(DATA TO EXAMINE Opens)

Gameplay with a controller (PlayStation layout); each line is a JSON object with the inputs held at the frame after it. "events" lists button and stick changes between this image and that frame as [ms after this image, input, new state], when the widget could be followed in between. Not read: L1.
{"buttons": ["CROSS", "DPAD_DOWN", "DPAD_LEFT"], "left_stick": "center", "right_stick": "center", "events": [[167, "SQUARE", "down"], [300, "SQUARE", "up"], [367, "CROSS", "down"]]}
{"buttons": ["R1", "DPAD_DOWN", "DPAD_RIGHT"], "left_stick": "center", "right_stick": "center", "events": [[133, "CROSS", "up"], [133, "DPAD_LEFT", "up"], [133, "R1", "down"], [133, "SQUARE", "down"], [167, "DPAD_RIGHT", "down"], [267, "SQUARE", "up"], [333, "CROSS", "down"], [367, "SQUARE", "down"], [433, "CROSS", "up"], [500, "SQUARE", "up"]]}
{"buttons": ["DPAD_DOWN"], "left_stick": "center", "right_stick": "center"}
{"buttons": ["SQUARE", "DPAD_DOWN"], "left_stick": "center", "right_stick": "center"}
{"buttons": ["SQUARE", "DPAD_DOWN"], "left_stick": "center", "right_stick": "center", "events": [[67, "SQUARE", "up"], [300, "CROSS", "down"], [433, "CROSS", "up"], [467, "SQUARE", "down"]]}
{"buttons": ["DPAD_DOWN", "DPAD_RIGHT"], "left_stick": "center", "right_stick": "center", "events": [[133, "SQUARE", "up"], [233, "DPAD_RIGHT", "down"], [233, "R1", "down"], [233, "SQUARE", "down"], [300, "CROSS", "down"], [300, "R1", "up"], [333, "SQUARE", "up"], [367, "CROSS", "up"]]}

(DATA TO EXAMINE Closes)

* **WHAT THE TASK REQUIRES**:
Copy out all of the records shown above exactly.

* **ANSWER SPACE**:
Gameplay with a controller (PlayStation layout); each line is a JSON object with the inputs held at the frame after it. "events" lists button and stick changes between this image and that frame as [ms after this image, input, new state], when the widget could be followed in between. Not read: L1.
{"buttons": ["CROSS", "DPAD_DOWN", "DPAD_LEFT"], "left_stick": "center", "right_stick": "center", "events": [[167, "SQUARE", "down"], [300, "SQUARE", "up"], [367, "CROSS", "down"]]}
{"buttons": ["R1", "DPAD_DOWN", "DPAD_RIGHT"], "left_stick": "center", "right_stick": "center", "events": [[133, "CROSS", "up"], [133, "DPAD_LEFT", "up"], [133, "R1", "down"], [133, "SQUARE", "down"], [167, "DPAD_RIGHT", "down"], [267, "SQUARE", "up"], [333, "CROSS", "down"], [367, "SQUARE", "down"], [433, "CROSS", "up"], [500, "SQUARE", "up"]]}
{"buttons": ["DPAD_DOWN"], "left_stick": "center", "right_stick": "center"}
{"buttons": ["SQUARE", "DPAD_DOWN"], "left_stick": "center", "right_stick": "center"}
{"buttons": ["SQUARE", "DPAD_DOWN"], "left_stick": "center", "right_stick": "center", "events": [[67, "SQUARE", "up"], [300, "CROSS", "down"], [433, "CROSS", "up"], [467, "SQUARE", "down"]]}
{"buttons": ["DPAD_DOWN", "DPAD_RIGHT"], "left_stick": "center", "right_stick": "center", "events": [[133, "SQUARE", "up"], [233, "DPAD_RIGHT", "down"], [233, "R1", "down"], [233, "SQUARE", "down"], [300, "CROSS", "down"], [300, "R1", "up"], [333, "SQUARE", "up"], [367, "CROSS", "up"]]}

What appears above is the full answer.